Выбрать главу

В тишине ночи Кристоф перечитал евангелие Жанны; на сей раз никакие условности не заставляли его сдерживать свое волнение. Он проникся бесконечною скорбью, нежностью, жалостью к бедной маленькой пастушке в грубом, красном крестьянском платье, рослой, застенчивой, с тихим голосом, грезившей под звон колоколов (она любила их не меньше, чем Кристоф), с прелестной тонкой улыбкой, исполненной кротости и доброты, — к этой девушке, всегда готовой заплакать от любви, от сострадания, от слабости; ибо она была так мужественна и одновременно так женственна, так чиста и отважна, эта девушка, укрощавшая дикие порывы армии разбойников и спокойно, с трезвым бесстрашием, с чисто женской проницательностью и мягким упорством, в течение долгих месяцев, одинокая и всеми преданная, она расстраивала козни своры церковников и законников — волков и шакалов, с налитыми кровью глазами, — всей этой своры, обступившей ее со всех сторон.

Больше всего трогала Кристофа ее доброта, нежность сердца, — то, что она плакала после победы, плакала по мертвым врагам, плакала о своих оскорбителях, утешала их, когда они страдали от ран, облегчала их кончину, не питая горьких чувств к тем, кто предал ее; даже на костре, когда пламя уже взвилось, она не думала о себе, но тревожилась о напутствовавшем ее монахе и убеждала его отойти. Она была «добра во время самой жестокой схватки, добра среди злых, миролюбива даже на войне. Войну, это торжество дьявола, она осветила духом божиим».

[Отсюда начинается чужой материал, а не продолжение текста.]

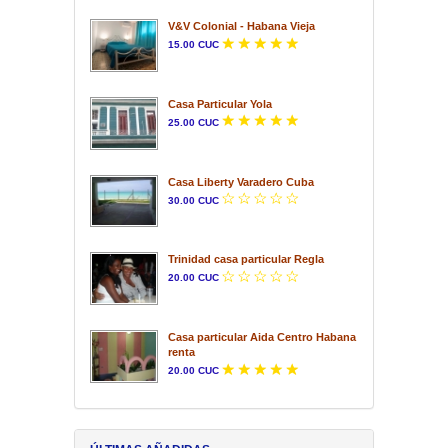
V&V Colonial - Habana Vieja
15.00 CUC
Casa Particular Yola
25.00 CUC
Casa Liberty Varadero Cuba
30.00 CUC
Trinidad casa particular Regla
20.00 CUC
Casa particular Aida Centro Habana
renta
20.00 CUC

И Кристоф, думая уже о себе, говорил: «А я не внес в свою борьбу духа божьего».

Он перечитывал прекрасные слова ее евангелиста: «Быть добрым, оставаться добрым среди людских несправедливостей и суровостей судьбы… Хранить кротость и доброжелательность среди стольких ожесточенных распрей и пройти испытания, не дав им коснуться своих душевных сокровищ…»

И Кристоф повторял: «Я грешен. Я не был добр. Мне не хватало добрых чувств. Я был слишком суров. Простите. Вы, с кем я борюсь, не считайте меня своим врагом. Я хотел бы и вам делать добро… Но надо же помешать вам делать зло…»

И так как святым он не был, то ему довольно было вспомнить о врагах, чтобы ненависть его ожила с прежней силой. Меньше всего прощал он своим врагам то, что, глядя на них, глядя через них на Францию, нельзя было представить себе, что на этой земле мог возрасти когда-либо цветок такой чистоты, такого геройства и вдохновенной поэзии. И, однако же, все это было. Кто осмелится утверждать, что такие цветы не возрастут здесь вторично? Современная Франция вряд ли была хуже Франции Карла VII, той развращенной нации, из недр которой вышла Орлеанская девственница{158}. Храм был теперь пуст, осквернен, полуразрушен. Ну и что же! Божий глас вещал тут.

Кристоф искал француза, которого он мог бы полюбить ради своей любви к Франции.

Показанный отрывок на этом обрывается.